U.S. consumer inflation cooled in June to its lowest rate since early 2021, according to government data released Wednesday -- an encouraging sign for policymakers battling cost-of-living pressures.

The key inflation gauge, the consumer price index (CPI), rose 3.0% from a year ago last month, the smallest increase since March 2021 and down from 4.0% in May, said the Labor Department.

The U.S. Federal Reserve has raised interest rates rapidly over the last year to ease demand and bring down price growth.

While Fed officials have signaled that further rate hikes are likely needed to bring inflation back to their 2% target, the June CPI report will heighten market doubts about the number of additional increases needed down the line.

"Today's report brings new and encouraging evidence that inflation is falling while our economy remains strong," President Joe Biden said in a statement, lauding the progress made while maintaining low unemployment.

In a further positive sign, Labor Department data showed that the monthly "core" rate -- excluding the volatile food and energy components -- came to its lowest reading since late 2021, at 0.2%.

"Too many Fed officials have made it clear that they think further hikes are needed," suggesting another bump this month, but a good CPI reading could change prospects of whether a rise in September is still needed, Pantheon Macroeconomics said in a report.

While the index for shelter remained the "largest contributor" to the overall monthly CPI increase and the index for car insurance also contributed, other areas saw declines including airfares and used vehicles, according to the Labor Department.

- 'Disinflation' ahead -

"We know rents are going to roll over, over the next several months, so we're going to see a lot of disinflation coming through the rest of this year," said Ryan Sweet, chief U.S. economist at Oxford Economics.

"That's good news for consumers," he told AFP, adding that he expects the Fed could end its tightening cycle in July.

"The labor market is showing signs of softening, inflation is coming down, we're still on that path to a soft landing, but it's a very narrow path," Sweet said.
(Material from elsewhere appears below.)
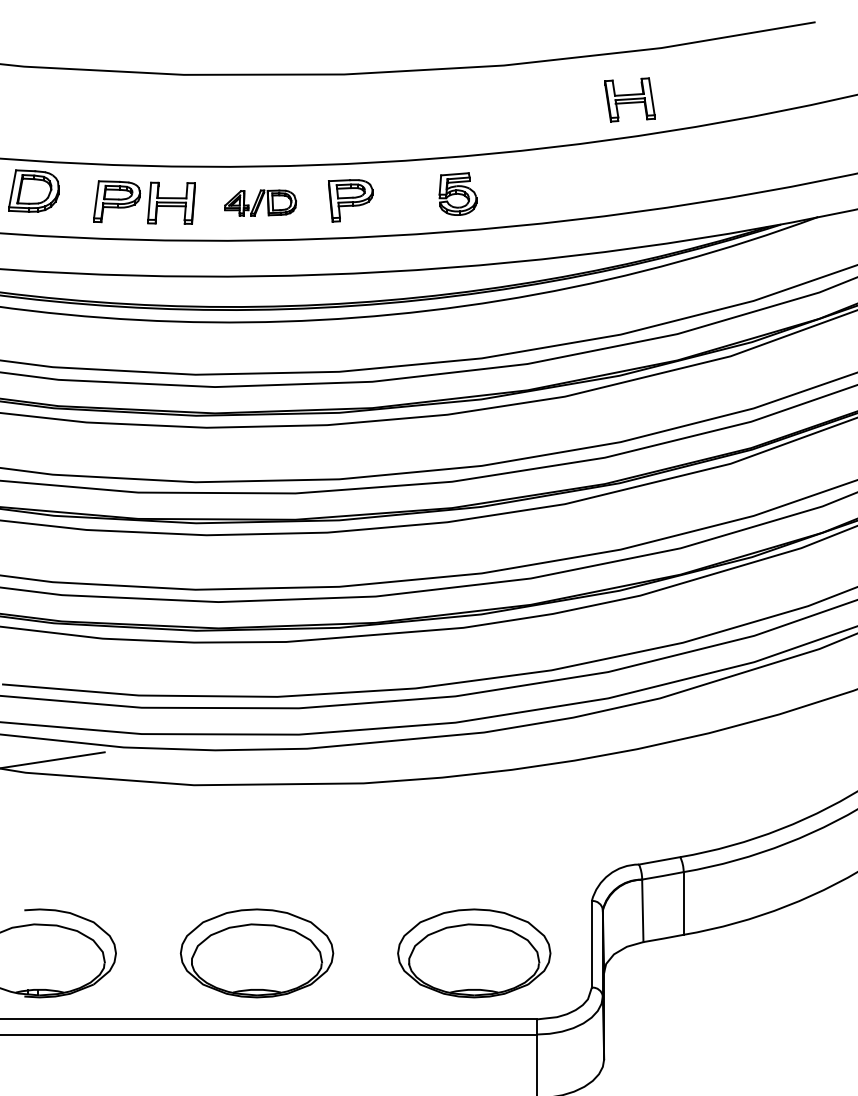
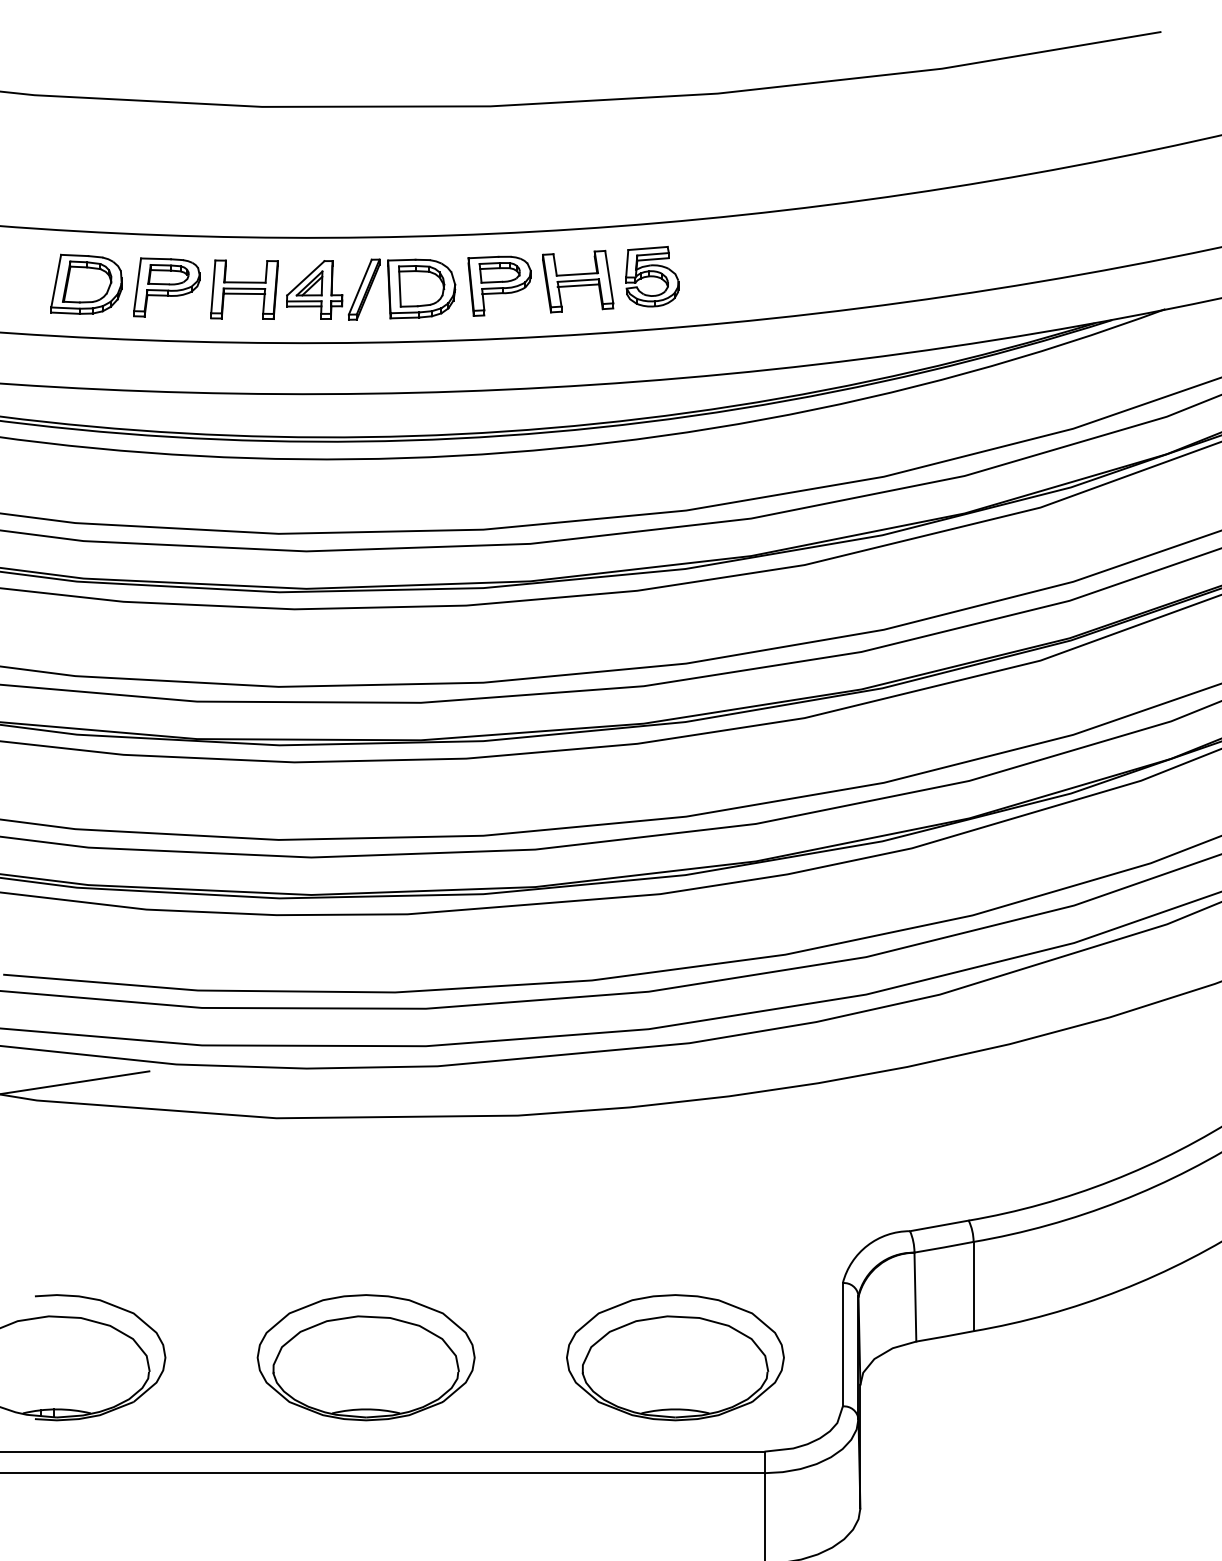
part: (630, 99) -> (578, 281), moved
part: (33, 190) -> (86, 283), moved
part: (260, 203) -> (371, 289), size x1.67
The easing of underlying inflation was driven by a "plunge in airline fares" and dip in hotel room rates, along with a drop in used vehicle prices, said Ian Shepherdson, chief economist at Pantheon Macroeconomics.

Although insurance and repair costs have rocketed over the past year, after a surge in new vehicle prices, "flattening demand and rising inventory are now pushing new vehicle prices down," he said. This means insurance and repair inflation will follow.

- Slowing to end quarter -

Key parts of inflation highlighted by Fed Chair Jerome Powell, including the core readings for goods and services, have "slowed to end the second quarter," said Rubeela Farooqi, chief U.S. economist at High Frequency Economics.

"While inflation remains elevated, the deceleration will be welcome news to policymakers," she added in a note.

But these data are not likely to change the outcome of a Fed officials' meeting later this month, with a rate hike of 25 basis points the most likely outcome, Farooqi said.